A group claiming responsibility for hacking software company CDK Global is demanding tens of millions of dollars in ransom, according to Bloomberg. CDK is reportedly considering paying the ransom, though discussions are ongoing and may change.
The cyber outage has now entered its third consecutive day, severely impacting software management tools and operations at car dealerships throughout the U.S. CDK Global shut down most of its systems on Wednesday “out of an abundance of caution” to protect customers, said CDK spokesperson Lisa Finney. While some systems were briefly restored that afternoon, an additional cyberattack forced another shutdown, as detailed in a letter sent to customers.

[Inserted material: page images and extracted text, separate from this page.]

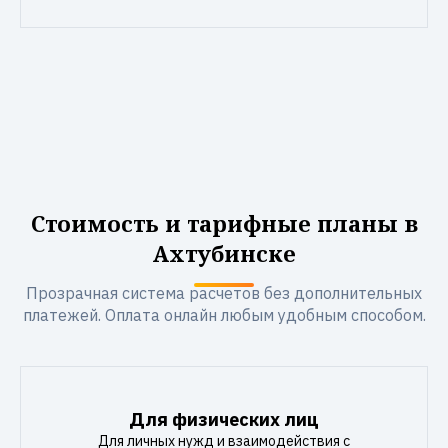
Стоимость и тарифные планы в
Ахтубинске
Прозрачная система расчетов без дополнительных
платежей. Оплата онлайн любым удобным способом.
Для физических лиц
Для личных нужд и взаимодействия с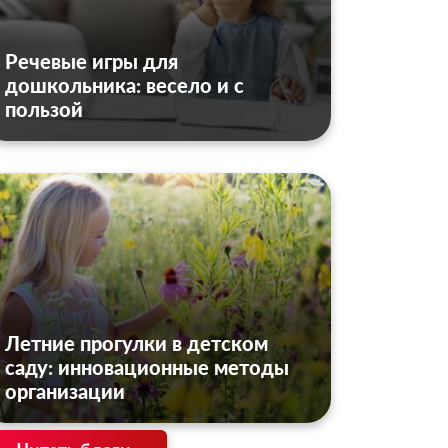
Речевые игры для
дошкольника: весело и с
пользой
Летние прогулки в детском
саду: инновационные методы
организации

“Out of continued caution and to protect our customers, we are once again proactively shutting down most of our systems,” the letter stated. CDK is currently assessing the overall impact and consulting with external third-party experts. The company has not provided an estimated timeframe for when systems will be fully operational again.
The group behind the hack is believed to be based in Eastern Europe, according to a source familiar with the situation, as reported by Bloomberg. This group is demanding a significant ransom, and while CDK is considering payment, the final decision remains uncertain.
As of Friday, dealerships continued to report significant issues with CDK systems, hindering their ability to process sales and manage operations. The prolonged disruption highlights the critical reliance on digital systems in the automotive industry and the severe consequences when these systems are compromised.
CDK Global is working diligently to resolve the cybersecurity challenges and ensure the protection of its customers’ data and systems. The situation underscores the importance of robust cybersecurity measures and the potential vulnerabilities that can affect the automotive retail sector.